In particolare, i garum dipendono dagli enzimi presenti nel tratto gastrointestinale, che sono più concentrati e potenti. Difatti, quando il pesce tagliato viene posto nelle vasche col sale, i succhi digestivi presenti nello stomaco e gli enzimi intestinali entrano in contatto con la polpa del pesce, da cui sono normalmente tenuti separati.
I succhi e gli enzimi agiscono sulla polpa, scomponendo le proteine nei loro aminoacidi costituenti ed i grassi in acidi grassi.
Perché il sale?
Durante il processo, il sale accelera l’autolisi e protegge la preparazione da eventuali microbi nocivi. Inoltre, per agire in modo efficace, gli enzimi devono essere “sospesi” in un alimento liquido per facilitare i loro spostamenti da una catena proteica a un’altra, separandole in aminoacidi.
Il sale attira l’umidità dal pesce nel suo ambiente circostante grazie all’osmosi, generando così un ambiente fluido e denso (le soluzioni altamente salate proteggono dal deterioramento grazie a due meccanismi: l’osmosi e l’attività dell’acqua, che riguarda tutti i tipi di fermentazione)
Il calore, un elemento importante
Il calore gioca un ruolo molto importante in questa preparazione perché accelera le reazioni enzimatiche, il che spiega perché i garum erano lasciati fermentare sotto il sole (in un’antica estate cartaginese, le temperature si aggiravano intorno ai 30°C perciò è probabile che a quella temperatura il garum fosse pronto dopo 6-9 mesi).
Moltissimi professionisti (per esempio al Noma dal famoso chef Rene Redzepi) prediligono lasciare a fermentare il garum a 60°C, precludendo l’attività microbica e accelerando quella enzimatica.
L’acido glutammico
La molecola aromatica maggiormente responsabile della bontà del garum è l’acido glutammico, un aminoacido presente in quasi tutte le proteine.
Nella sua forma libera (ovvero non facente parte di una catena proteica) sì trova in concentrazioni particolarmente elevate nelle carni, nei formaggi, nei pomodori, nelle alghe e nel frumento.
Quando gli enzimi proteolitici in un recipiente di garum scindono le proteine nel pesce, liberano le molecole di acido glutammico, il quale cede una carica positiva libera per diventare glutammato.

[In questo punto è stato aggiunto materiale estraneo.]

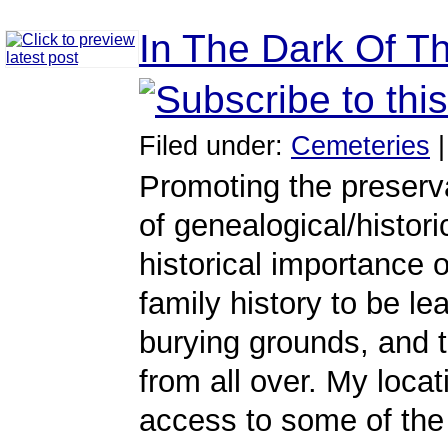
In The Dark Of T
Filed under:
Cemeteries
Promoting the preserva
of genealogical/histori
historical importance 
family history to be l
burying grounds, and
from all over. My loca
access to some of the 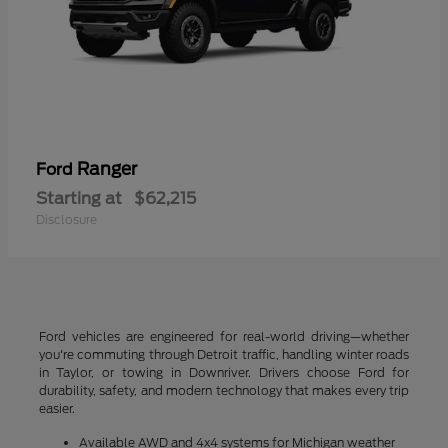
Ranger
Ford
Starting at
$62,215
Disclosure
Ford vehicles are engineered for real-world driving—whether
you're commuting through Detroit traffic, handling winter roads
in Taylor, or towing in Downriver. Drivers choose Ford for
durability, safety, and modern technology that makes every trip
easier.
Available AWD and 4x4 systems for Michigan weather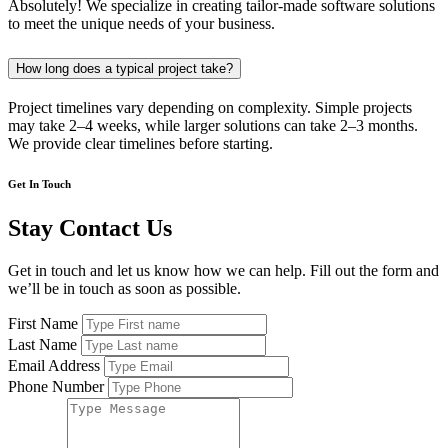
Absolutely! We specialize in creating tailor-made software solutions
to meet the unique needs of your business.
How long does a typical project take?
Project timelines vary depending on complexity. Simple projects
may take 2–4 weeks, while larger solutions can take 2–3 months.
We provide clear timelines before starting.
Get In Touch
Stay Contact Us
Get in touch and let us know how we can help. Fill out the form and
we’ll be in touch as soon as possible.
First Name
Last Name
Email Address
Phone Number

Quest’ultimo si lega agli ioni minerali come il sodio per formare il glutammato monosodico (GMS) che è il responsabile del sapore di alcuni cibi deliziosi come il ramen, il risotto ecc.
Si registra sulla lingua come umami: il “quinto elemento“.

In conclusione
Ci sarebbero molte altre cose di cui parlare ma ritengo che sia molto più produttivo consultare i vari libri che trattano l’argomento in maniera più specifica.
Uno di questi è “La guida alla fermentazione del Noma“, già recensito e consigliato in questo articolo [LINK].
Sta di fatto che il garum è una di quelle preparazioni che, nonostante questo periodo oscuro, rimane e rimarrà tra le ricette che hanno reso il “cucinare” un atto culturale.